2012, Movies

Total Recall (2012, Len Wiseman)

Let’s get the good of this totally unnecessary remake out of the way:

  • The production design is fantastic, worthy of Blade Runner – which it is (very) heavily inspired by – the Fifth Element, Minority Report and the equal of respected modern sci fi epics like Pacific Rim. It’s better than the original, I would say.
  • And there are a number of neat ideas that didn’t originate with the original film (almost as if they were created in a script that wasn’t intended as a Total Recall remake but were later hijacked to a new purpose…) not the least of which is the tunnel from the UK to Australia.
  • Also, Colin Ferrell is, like, really, surprisingly good. (And I am a Beckinsdale fanboy…)

On, the whole, were it not a remake, this seemingly has the makings of a strong “soft” science fiction action thriller. So that’s the good.Unfortunately, there’s also the bad.

  • The opening nearly gave me a seizure.
  • The division of the world doesn’t really make any sense if you think about it. I mean, why is everyone American in the United Federation of Britain and in the Colony?
  • That production design of the Colony really is seriously cribbing from Blade Runner, way too much.
  • The elevator, around which this entire reboot is based – so that it no longer has to take place on Mars – doesn’t make any sense. Let me ask you something: is gravity something that keeps you, dear reader, on the ground every second of your life? Yes? Well, now let me ask you, why it would need to “reverse” in order to keep you on the ground in, say, Australia?
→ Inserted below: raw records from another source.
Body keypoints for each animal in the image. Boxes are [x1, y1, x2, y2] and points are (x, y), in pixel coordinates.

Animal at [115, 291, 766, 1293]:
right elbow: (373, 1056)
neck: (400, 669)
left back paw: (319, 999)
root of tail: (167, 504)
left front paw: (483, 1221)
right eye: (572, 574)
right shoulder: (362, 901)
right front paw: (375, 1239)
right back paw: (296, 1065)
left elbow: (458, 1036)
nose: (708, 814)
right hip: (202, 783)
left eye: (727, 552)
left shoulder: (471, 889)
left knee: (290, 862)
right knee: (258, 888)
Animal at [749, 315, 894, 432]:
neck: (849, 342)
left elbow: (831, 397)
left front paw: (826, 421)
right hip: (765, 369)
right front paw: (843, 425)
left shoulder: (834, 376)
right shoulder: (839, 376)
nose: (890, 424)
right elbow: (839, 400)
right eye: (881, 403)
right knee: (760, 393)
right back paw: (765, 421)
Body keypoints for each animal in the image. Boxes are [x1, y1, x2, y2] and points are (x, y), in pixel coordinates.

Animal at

See, I’ve been to Australia, and I didn’t need to get the gravity flipped or reversed or what have you on my way over, because, um, gravity is pulling everyone and everything on the planet towards the core of the planet. Are these writers not on earth??? And the problem with all this is that this stupid plot point, that anyone writing the script could have just looked up – or, you know, traveled to the Southern Hemisphere without flipping – and re-written becomes absolutely essential to Ferrell’s and Biel’s survival later on. Oops.
  • Somehow they take the unbelievability of the original to new heights: despite all the elaborate sets and CGI, the movie still has moments of sublime ridiculousness which remind us of the sort of campy aspect of the original – and Verhoeven in general – that feel utterly out of place in this expensive, serious film. (One example: everyone is in slow motion except the bullets…)
  • I don’t buy the elevator as a serious invasion tool.
  • The film is seriously white-washed, given the casting of the two major female roles. (I guess the friend is supposed to make up for that.)
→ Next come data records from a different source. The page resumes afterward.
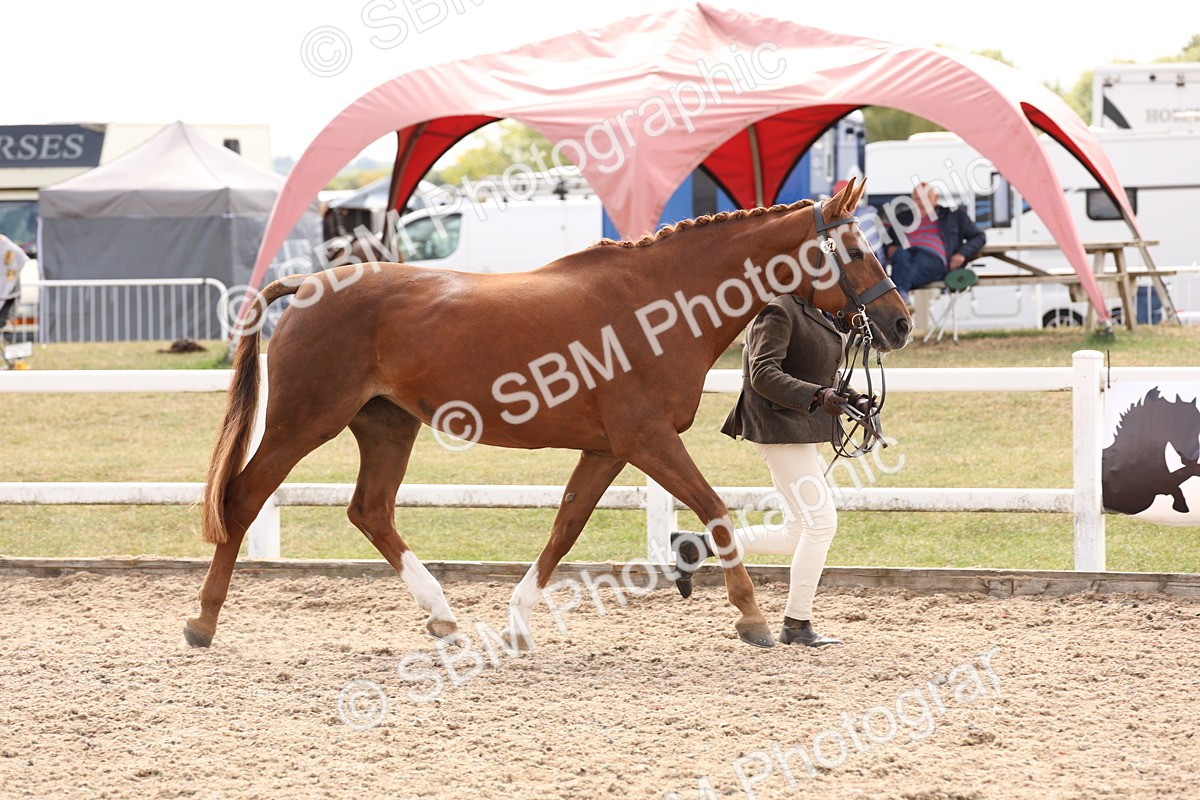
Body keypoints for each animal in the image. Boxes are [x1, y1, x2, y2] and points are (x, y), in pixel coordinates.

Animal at [184, 178, 911, 651]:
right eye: (854, 249)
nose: (900, 323)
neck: (662, 304)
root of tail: (307, 283)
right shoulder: (647, 441)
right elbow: (716, 513)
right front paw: (753, 621)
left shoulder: (609, 449)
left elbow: (565, 528)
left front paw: (518, 622)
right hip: (302, 423)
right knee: (244, 499)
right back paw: (202, 623)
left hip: (387, 425)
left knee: (371, 512)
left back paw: (443, 617)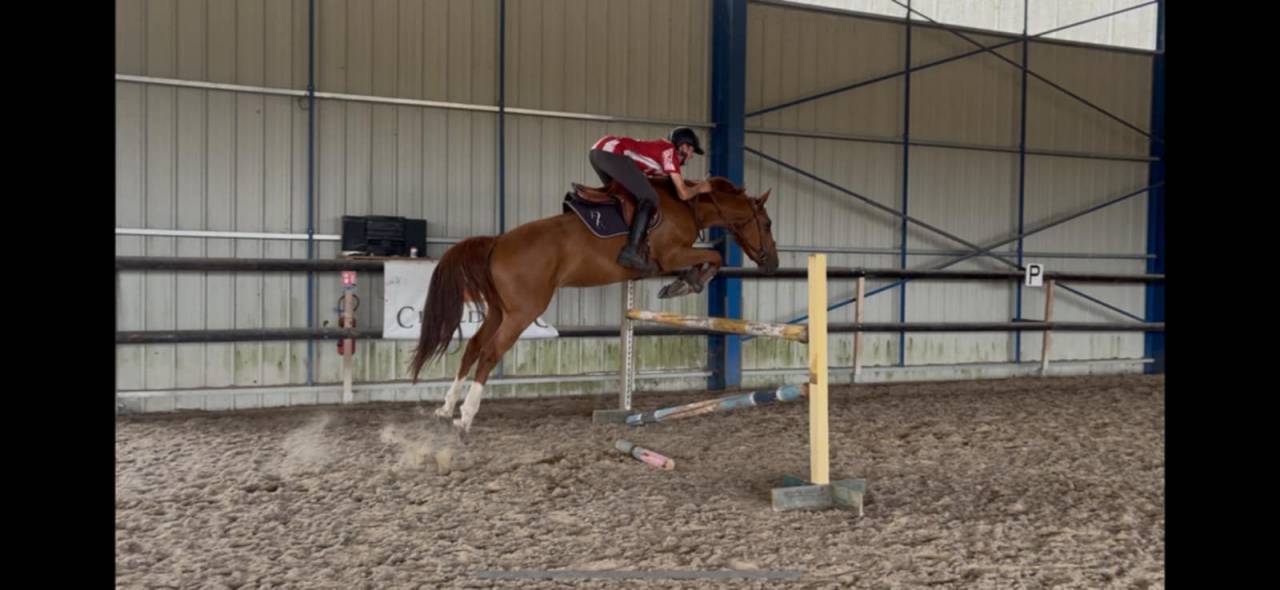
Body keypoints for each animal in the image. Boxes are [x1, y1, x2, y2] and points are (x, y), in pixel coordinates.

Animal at [407, 176, 780, 437]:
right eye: (767, 224)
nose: (772, 264)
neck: (687, 206)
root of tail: (498, 242)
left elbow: (709, 257)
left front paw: (683, 283)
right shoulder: (672, 255)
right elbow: (713, 256)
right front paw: (686, 283)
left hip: (501, 311)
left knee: (473, 347)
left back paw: (446, 408)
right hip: (523, 312)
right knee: (489, 353)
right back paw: (465, 417)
Yeah, so it was almost better than I expected. Aspects of it were better than expected…

4/10

Edit: Via a discussion on facebook, I have been informed that, barring the impossibility of digging a tunnel through the earth’s core and provided the tunnel did indeed go through the core and not around it as I assumed, one would, in theory, experience zero G in such an elevator. So I’m wrong about that. (I did not take physics.) I feel like I should adjust my rating because I feel like the elevator struck me as the most ridiculous part of a somewhat ridiculous film.

But something I can’t quite articulate is keeping me from doing so. Perhaps the overt seriousness of everything.